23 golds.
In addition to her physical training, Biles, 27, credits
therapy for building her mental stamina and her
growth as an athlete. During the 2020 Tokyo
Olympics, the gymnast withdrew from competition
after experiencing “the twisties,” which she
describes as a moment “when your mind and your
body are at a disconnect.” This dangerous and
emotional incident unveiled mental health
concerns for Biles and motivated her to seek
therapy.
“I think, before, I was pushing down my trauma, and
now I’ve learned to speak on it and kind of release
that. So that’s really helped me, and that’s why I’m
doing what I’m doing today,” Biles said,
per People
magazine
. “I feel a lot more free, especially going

* * *

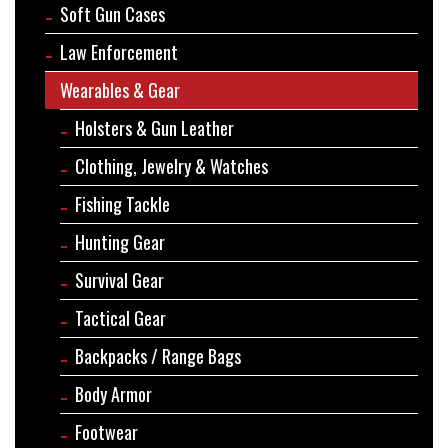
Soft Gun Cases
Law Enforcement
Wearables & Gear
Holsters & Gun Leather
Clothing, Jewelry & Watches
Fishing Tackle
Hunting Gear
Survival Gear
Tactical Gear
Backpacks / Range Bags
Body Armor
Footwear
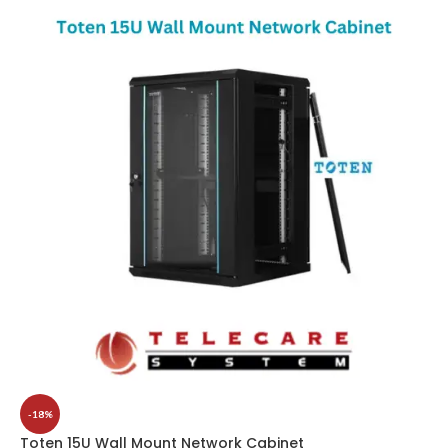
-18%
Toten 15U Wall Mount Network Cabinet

--

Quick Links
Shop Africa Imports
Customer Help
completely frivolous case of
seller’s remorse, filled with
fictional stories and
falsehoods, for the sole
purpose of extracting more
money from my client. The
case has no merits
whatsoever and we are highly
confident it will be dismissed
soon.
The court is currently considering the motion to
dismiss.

__WHAT NEEDS TO BE DONE__
Pull out every line of the records that contains the word "therapy", and copy each one in full.

__SOLUTION__
therapy for building her mental stamina and her
therapy.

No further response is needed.